Zehring W A, Lee J M, Weeks J R, Jokerst R S, Greenleaf A L
Department of Biochemistry, Duke University Medical Center, Durham, NC 27710.
Proc Natl Acad Sci U S A. 1988 Jun;85(11):3698-702. doi: 10.1073/pnas.85.11.3698.

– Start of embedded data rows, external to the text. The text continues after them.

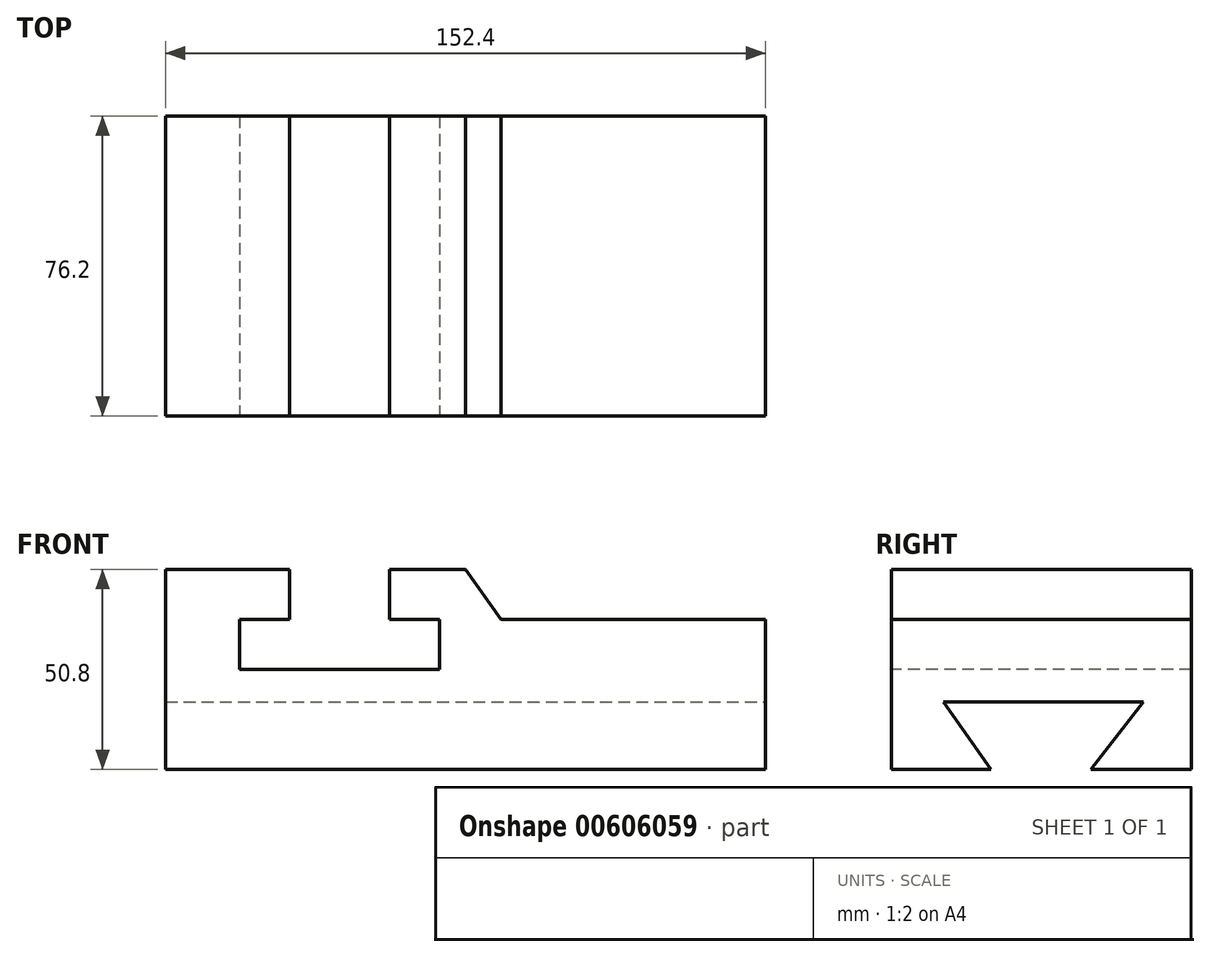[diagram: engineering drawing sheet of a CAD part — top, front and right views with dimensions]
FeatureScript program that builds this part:
annotation { "Feature Type Name" : "Feature", "Feature Type Description" : "" }
export const myFeature = defineFeature(function(context is Context, id is Id, definition is map)
    precondition{}
    {
        {
            var Q0;
            Q0=qCreatedBy(makeId("Front.planeOp"),FACE);
            var sketch = newSketch(context, id + "F0", { "sketchPlane" : qUnion([Q0])});
            skLineSegment(sketch, "E0", {"start": v(0, 0) * mm, "end": v(152.4, 0) * mm});
            skLineSegment(sketch, "E1", {"start": v(152.4, 0) * mm, "end": v(152.4, 38.1) * mm});
            skLineSegment(sketch, "E2", {"start": v(152.4, 38.1) * mm, "end": v(85.15, 38.1) * mm});
            skLineSegment(sketch, "E3", {"start": v(85.15, 38.1) * mm, "end": v(76.2, 50.8) * mm});
            skLineSegment(sketch, "E4", {"start": v(76.2, 50.8) * mm, "end": v(0, 50.8) * mm});
            skLineSegment(sketch, "E5", {"start": v(0, 50.8) * mm, "end": v(0, 0) * mm});
            skSolve(sketch);
        }
        {
            var Q0;
            Q0 = qSketchRegion(id + "F0", true);
            extrude(context, id + "F1", {"entities" : qUnion([Q0]), "oppositeDirection" : true, "depth" : 76.2 * mm, "offsetDistance" : 25.4 * mm});
        }
        {
            var Q0;
            Q0=makeQuery(id+"F1.opExtrude","CAP_FACE",FACE,{"disambiguationData":[OSD([sQuery(id+"F0.wireOp",EDGE,"E0"),sQuery(id+"F0.wireOp",EDGE,"E1"),sQuery(id+"F0.wireOp",EDGE,"E2"),sQuery(id+"F0.wireOp",EDGE,"E3"),sQuery(id+"F0.wireOp",EDGE,"E4"),sQuery(id+"F0.wireOp",EDGE,"E5")])],"isStart":true});
            var sketch = newSketch(context, id + "F2", { "sketchPlane" : qUnion([Q0])});
            skLineSegment(sketch, "E6", {"start": v(0, 50.8) * mm, "end": v(31.5, 50.8) * mm});
            skLineSegment(sketch, "E7", {"start": v(31.5, 50.8) * mm, "end": v(31.5, 38.1) * mm});
            skLineSegment(sketch, "E8", {"start": v(31.5, 38.1) * mm, "end": v(18.8, 38.1) * mm});
            skLineSegment(sketch, "E9", {"start": v(18.8, 38.1) * mm, "end": v(18.8, 25.4) * mm});
            skLineSegment(sketch, "E10", {"start": v(18.8, 25.4) * mm, "end": v(69.6, 25.4) * mm});
            skLineSegment(sketch, "E11", {"start": v(69.6, 25.4) * mm, "end": v(69.6, 38.1) * mm});
            skLineSegment(sketch, "E12", {"start": v(69.6, 38.1) * mm, "end": v(56.9, 38.1) * mm});
            skLineSegment(sketch, "E13", {"start": v(56.9, 38.1) * mm, "end": v(56.9, 50.8) * mm});
            skLineSegment(sketch, "E14", {"start": v(56.9, 50.8) * mm, "end": v(31.5, 50.8) * mm});
            skSolve(sketch);
        }
        {
            var Q0;
            Q0=makeQuery(id+"F2.imprint","IMPRINT",FACE,{"disambiguationData":[TD([[makeQuery(id+"F2.imprint","IMPRINT",EDGE,{"derivedFrom":sQuery(id+"F2.wireOp",EDGE,"E7")}),1.0]])]});
            extrude(context, id + "F3", {"entities" : qUnion([Q0]), "operationType" : NewBodyOperationType.REMOVE, "oppositeDirection" : true, "depth" : 76.2 * mm, "offsetDistance" : 25.4 * mm});
        }
        {
            var Q0;
            Q0=makeQuery(id+"F1.opExtrude","SWEPT_FACE",FACE,{"disambiguationData":[OSD([sQuery(id+"F0.wireOp",EDGE,"E1")])]});
            var sketch = newSketch(context, id + "F4", { "sketchPlane" : qUnion([Q0])});
            skLineSegment(sketch, "E15", {"start": v(13.16, 17.18) * mm, "end": v(63.96, 17.18) * mm});
            skLineSegment(sketch, "E16", {"start": v(25.31, 0) * mm, "end": v(50.71, 0) * mm});
            skLineSegment(sketch, "E17", {"start": v(50.71, 0) * mm, "end": v(63.96, 17.18) * mm});
            skLineSegment(sketch, "E18", {"start": v(25.31, 0) * mm, "end": v(13.16, 17.18) * mm});
            skSolve(sketch);
        }
        {
            var Q0;
            Q0=makeQuery(id+"F4.imprint","IMPRINT",FACE,{"disambiguationData":[TD([[makeQuery(id+"F4.imprint","IMPRINT",EDGE,{"derivedFrom":sQuery(id+"F4.wireOp",EDGE,"E15")}),-1.0]])]});
            extrude(context, id + "F5", {"entities" : qUnion([Q0]), "operationType" : NewBodyOperationType.REMOVE, "oppositeDirection" : true, "depth" : 152.4 * mm, "offsetDistance" : 25.4 * mm});
        }
    });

DNA sequence analysis of RpII215, the gene that encodes the Mr215,000 subunit of RNA polymerase II (EC 2.7.7.6) in Drosophila melanogaster, reveals that the 3'-terminal exon includes a region encoding a C-terminal domain composed of 42 repeats of a seven-residue amino acid consensus sequence, Tyr-Ser-Pro-Thr-Ser-Pro-Ser. A hemi- and homozygous lethal P-element insertion into the coding sequence of this domain causes premature translation termination and therefore truncation of the protein, leaving only 20 heptamer repeats. While loss of approximately 50% of the repeat structure in this mutant is a lethal event in vivo, enzyme containing the truncated subunit remains capable of accurate initiation at promoters in vitro. Moreover, treatment of purified intact RNA polymerase II with protease, to remove the entire repeat domain, does not eliminate the enzyme's ability to initiate accurately in vitro. Possible in vivo functions for this unusual protein domain are considered in light of these results.
对果蝇中编码RNA聚合酶II(EC 2.7.7.6)215,000 Mr亚基的基因RpII215进行DNA序列分析,结果显示3'-末端外显子包含一个编码C末端结构域的区域,该结构域由一个七残基氨基酸共有序列Tyr-Ser-Pro-Thr-Ser-Pro-Ser的42个重复序列组成。一个半合子和纯合子致死的P元件插入到该结构域的编码序列中,导致翻译提前终止,从而使蛋白质截短,仅留下20个七聚体重复序列。虽然在该突变体中约50%的重复结构缺失在体内是致死事件,但含有截短亚基的酶在体外仍能够在启动子处准确起始。此外,用蛋白酶处理纯化的完整RNA聚合酶II以去除整个重复结构域,并不会消除该酶在体外准确起始的能力。根据这些结果,我们考虑了这个不寻常蛋白质结构域可能的体内功能。